I don't envy them trying to make a clearcut fair decision. In their position, I'd start with the consultative approach to seek input from you both as regards willingness to take redundancy. This scenario happened to me in a dept I worked in (on several occasions where they successively cut back year after year). A couple of people expressed a wish to go, so it made the situation straightforward. Have they asked you that question yet?

If both roles will be consolidated into 1 role and if you both state you don't want to be made redundant, it could be they put their cards on the table re their redundancy package and that might be a deciding factor. For example if your boss is long-serving, a tax free lump sum might be attractive, with the prospect of finding another role quickly could turn their head.

flowery I agree with you, the experience criteria does carry risk in terms of discriminatory aspect depending on a person's career stage.

OP your situation is difficult to predict. As you point out, they have several conundrums to resolve, and may throw in the wildcard of eliminating both roles and outsourcing overseas. Another scenario is that the loss of you and your boss's knowledge/experience from the organisation, could make them consider the option of repurposing those skills elsewhere in the business, which might involve one person being willing to be made redundant, and the other person taking on a new role.

flowery Sat 30-Mar-19 12:58:35

The only commercially and legally sensible criteria for any employer to use for redundancy selection are criteria which will ensure the person or persons who will perform best in whichever roles are left are the ones who stay. Assessments of past performance are a vital part of making that decision. To try and select the best person for a remaining job whilst disregarding past performance is not sensible, is unrealistic and is more likely to lead to candidates thinking other, potentially discriminatory factors were taken into account instead.

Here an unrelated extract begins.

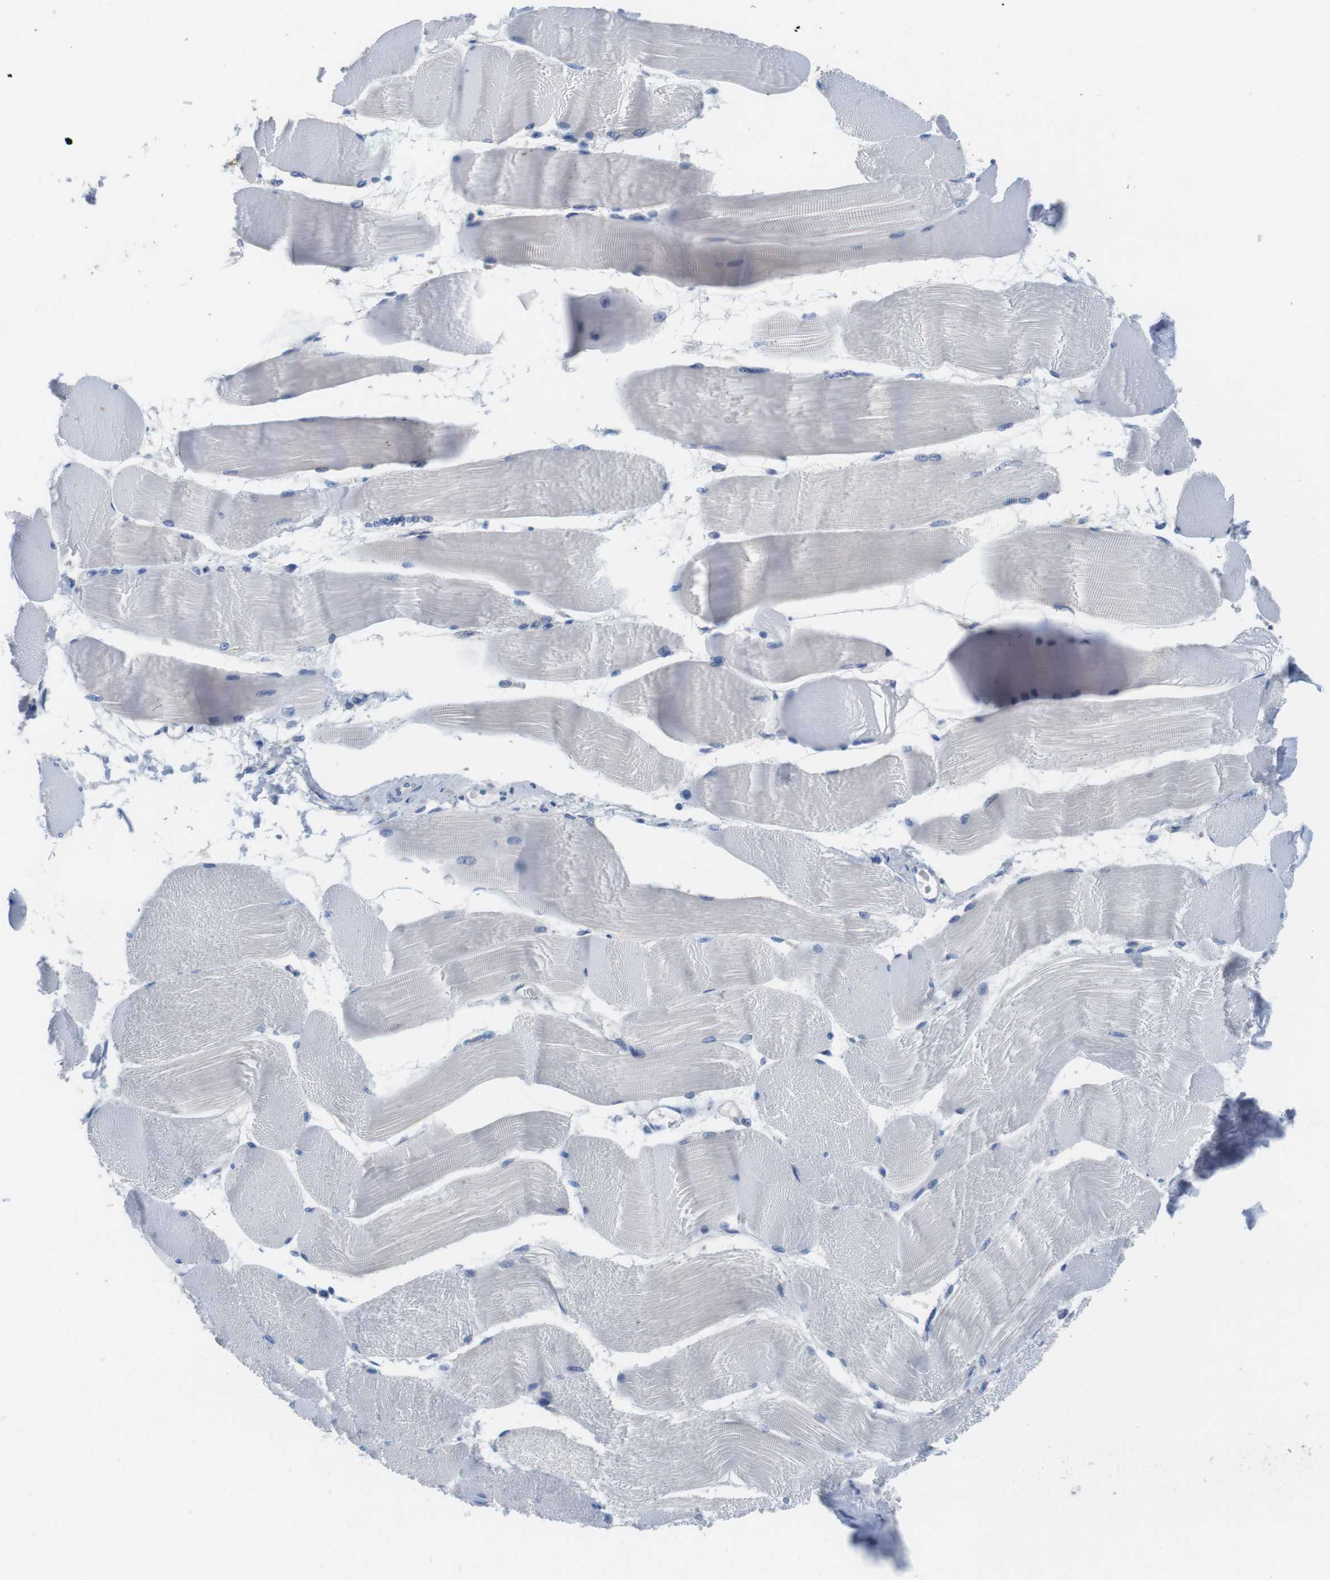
{"staining": {"intensity": "negative", "quantity": "none", "location": "none"}, "tissue": "skeletal muscle", "cell_type": "Myocytes", "image_type": "normal", "snomed": [{"axis": "morphology", "description": "Normal tissue, NOS"}, {"axis": "morphology", "description": "Squamous cell carcinoma, NOS"}, {"axis": "topography", "description": "Skeletal muscle"}], "caption": "High magnification brightfield microscopy of normal skeletal muscle stained with DAB (3,3'-diaminobenzidine) (brown) and counterstained with hematoxylin (blue): myocytes show no significant staining. (DAB immunohistochemistry (IHC) visualized using brightfield microscopy, high magnification).", "gene": "MAP6", "patient": {"sex": "male", "age": 51}}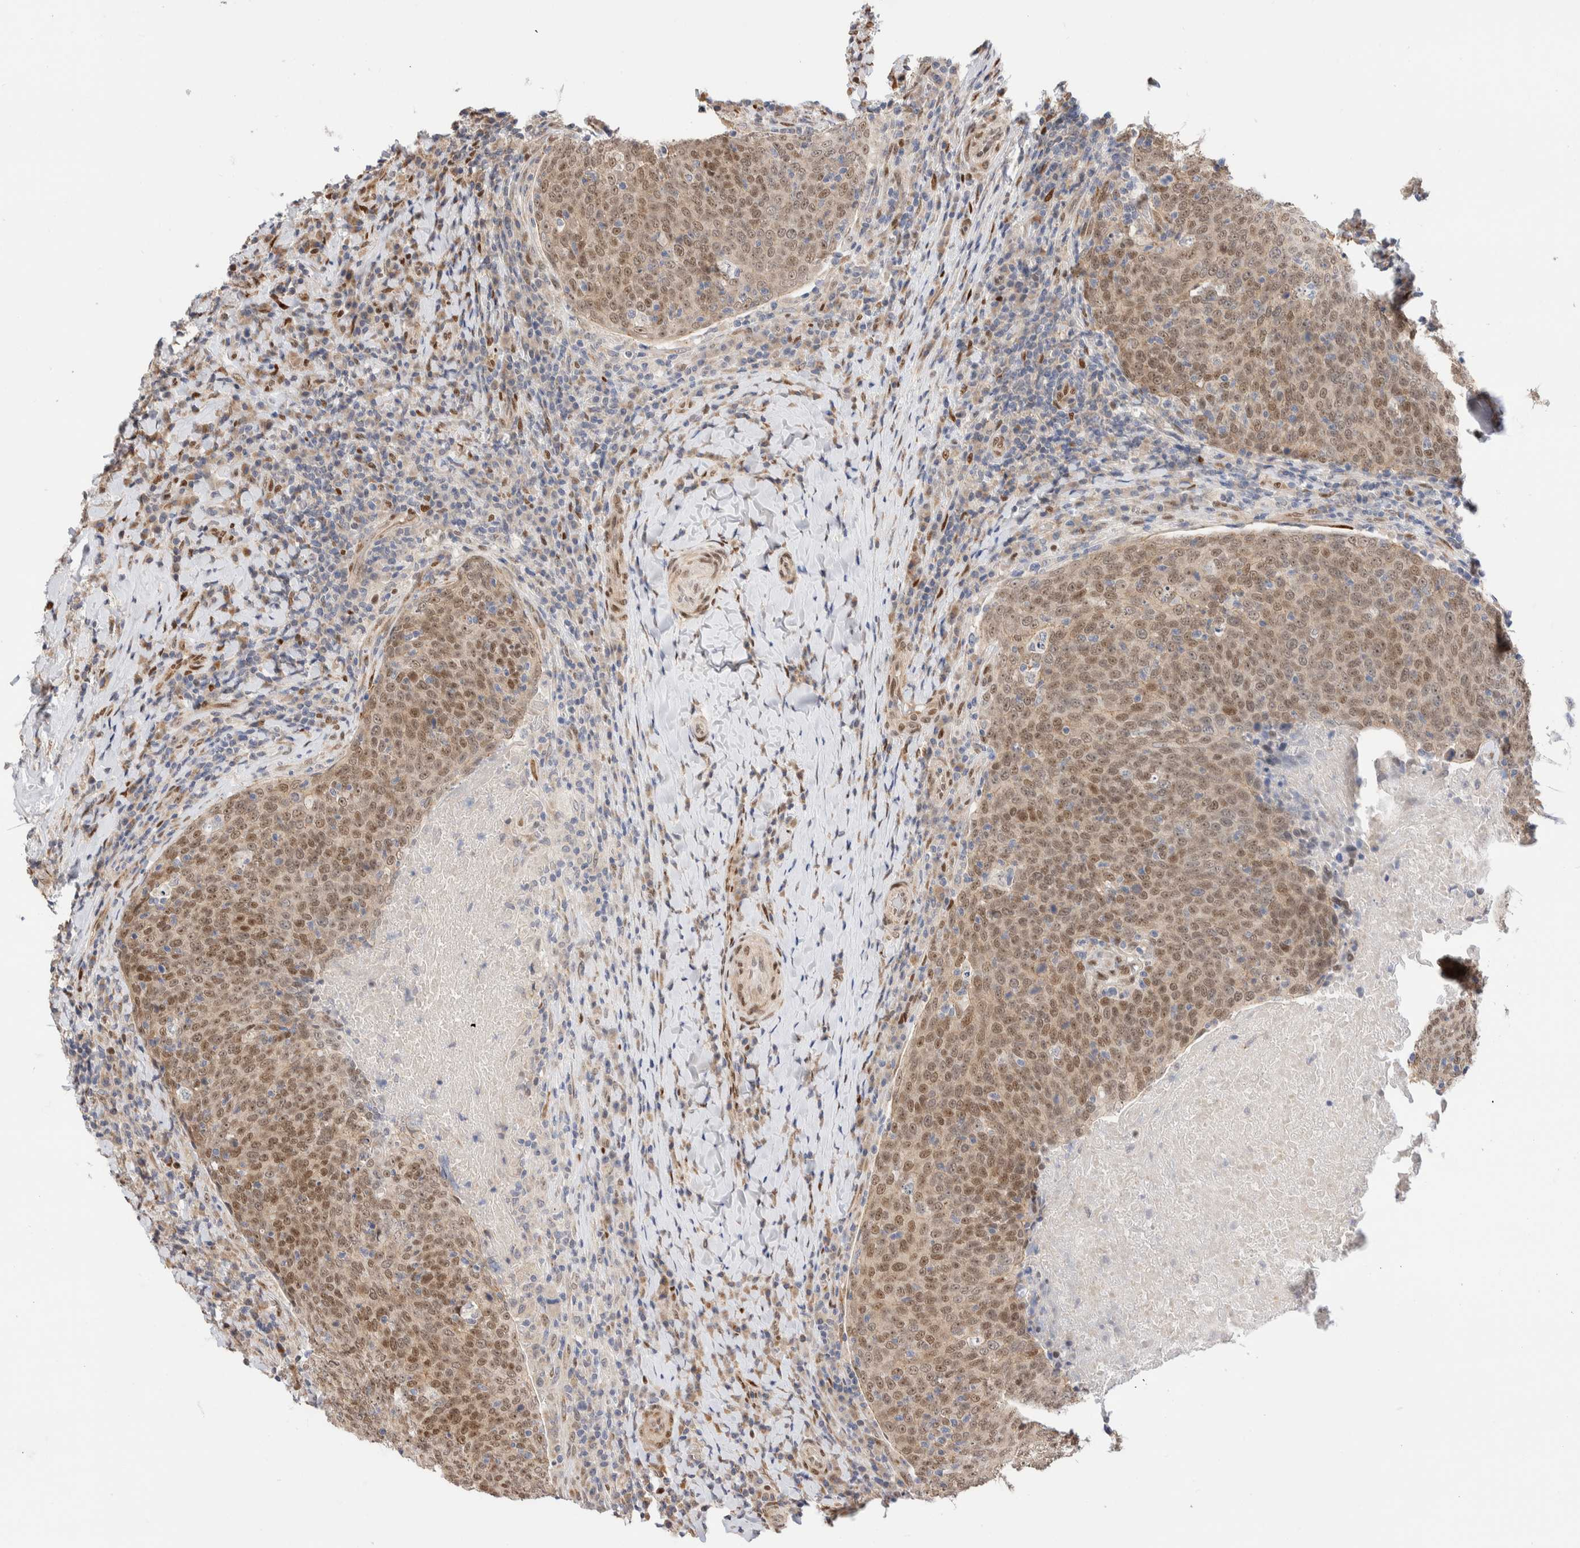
{"staining": {"intensity": "moderate", "quantity": ">75%", "location": "cytoplasmic/membranous,nuclear"}, "tissue": "head and neck cancer", "cell_type": "Tumor cells", "image_type": "cancer", "snomed": [{"axis": "morphology", "description": "Squamous cell carcinoma, NOS"}, {"axis": "morphology", "description": "Squamous cell carcinoma, metastatic, NOS"}, {"axis": "topography", "description": "Lymph node"}, {"axis": "topography", "description": "Head-Neck"}], "caption": "A brown stain highlights moderate cytoplasmic/membranous and nuclear staining of a protein in squamous cell carcinoma (head and neck) tumor cells.", "gene": "NSMAF", "patient": {"sex": "male", "age": 62}}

daisychain01 Sat 30-Mar-19 13:23:40

In the OPs case, flowery, having reread their post, it seems that the company don't do formal performance reviews, so if no historic records are available to use, and if both employees have worked well, with no HR issues recorded, it could be a really tricky and contentious one to determine who is "less good". That's surely where cooperation and consensus between employer and employee would unlock a stalemate - as in, voluntary redundancy.

flowery Sat 30-Mar-19 13:33:48

Yes you are right. Doesn’t mean the principle of using performance as a selection criteria in a redundancy situation is unlawful, unethical or any of those things though!